There are those, on the other hand, who believe we should take steps which would, in fact, cut us off from the international community on which we depend both for the exports on which our manufacturing industry must base its growth and for the help we need to carry out the regeneration of our economy at a pace which does not threaten the stability of our society. I understand and share the anxieties of those who see their livelihood threatened by unfair foreign competition. We shall continue to take steps to protect them in such cases.
But I cannot believe we would ever achieve that transformation of our industrial performance which is our common aim if we adopted a policy for protecting our less efficient and declining industries at the expense of stunting the development of our most efficient industries, by risking the denial of the worldwide markets which they are already capturing and on which their growth must rely.
I do not believe, once the facts are faced, that any real alternative will be found to the course on which we are now set, the long and painful road towards restoring balance in our economy and reversing the secular decline of our manufacturing industry. It is a journey which we cannot hope to complete except in partnership with unions and employers alike, and unless we remain as loyal members of the international community.

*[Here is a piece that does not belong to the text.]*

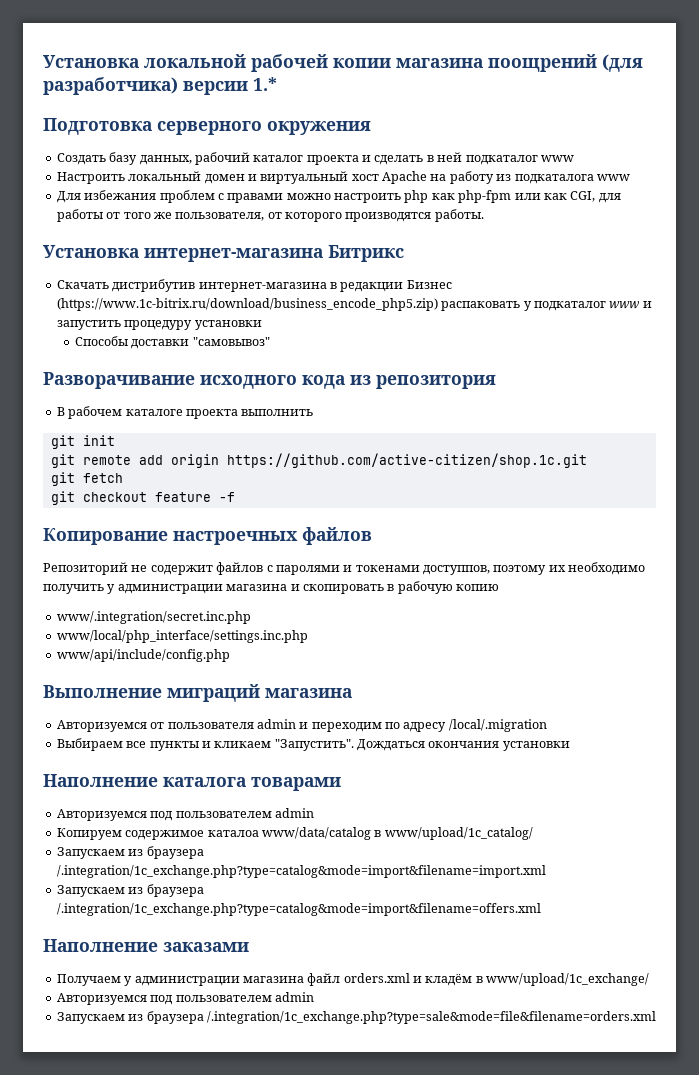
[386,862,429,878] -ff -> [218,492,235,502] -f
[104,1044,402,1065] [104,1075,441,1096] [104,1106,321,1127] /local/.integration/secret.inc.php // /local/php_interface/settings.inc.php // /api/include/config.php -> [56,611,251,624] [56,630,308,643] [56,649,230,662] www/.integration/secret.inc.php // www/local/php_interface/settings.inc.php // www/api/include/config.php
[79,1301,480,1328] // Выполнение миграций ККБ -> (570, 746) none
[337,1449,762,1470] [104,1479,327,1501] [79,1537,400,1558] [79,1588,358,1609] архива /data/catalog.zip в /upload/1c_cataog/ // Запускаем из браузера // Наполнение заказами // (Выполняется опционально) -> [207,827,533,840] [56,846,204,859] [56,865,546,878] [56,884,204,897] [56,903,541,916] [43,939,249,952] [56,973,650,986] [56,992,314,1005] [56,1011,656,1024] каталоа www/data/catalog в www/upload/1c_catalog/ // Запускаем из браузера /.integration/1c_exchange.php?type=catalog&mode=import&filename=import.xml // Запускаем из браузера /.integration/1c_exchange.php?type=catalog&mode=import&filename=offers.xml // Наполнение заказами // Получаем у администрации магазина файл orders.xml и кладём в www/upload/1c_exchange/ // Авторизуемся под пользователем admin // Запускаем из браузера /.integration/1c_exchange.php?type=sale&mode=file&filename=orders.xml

It is already clear that if we are to maintain the necessary rate of progress we shall have to accept in the coming year at least some further fall in the real incomes of the British people as a whole. But we are now beginning to see, not only in the broad magnitudes of trade and output figures, but in individual plants—factories up and down the country—that we are beginning to get the results that we need.
There will, no doubt, be further difficulties on the way which we cannot now foresee. If so, the Government will not flinch from taking the measures, however painful, which are needed to overcome them.
But if we are to derive some comfort from the alarms of the last few weeks it is that the British people have shown once again that they are prepared to face the facts and to make the sacrifices needed to see this country through.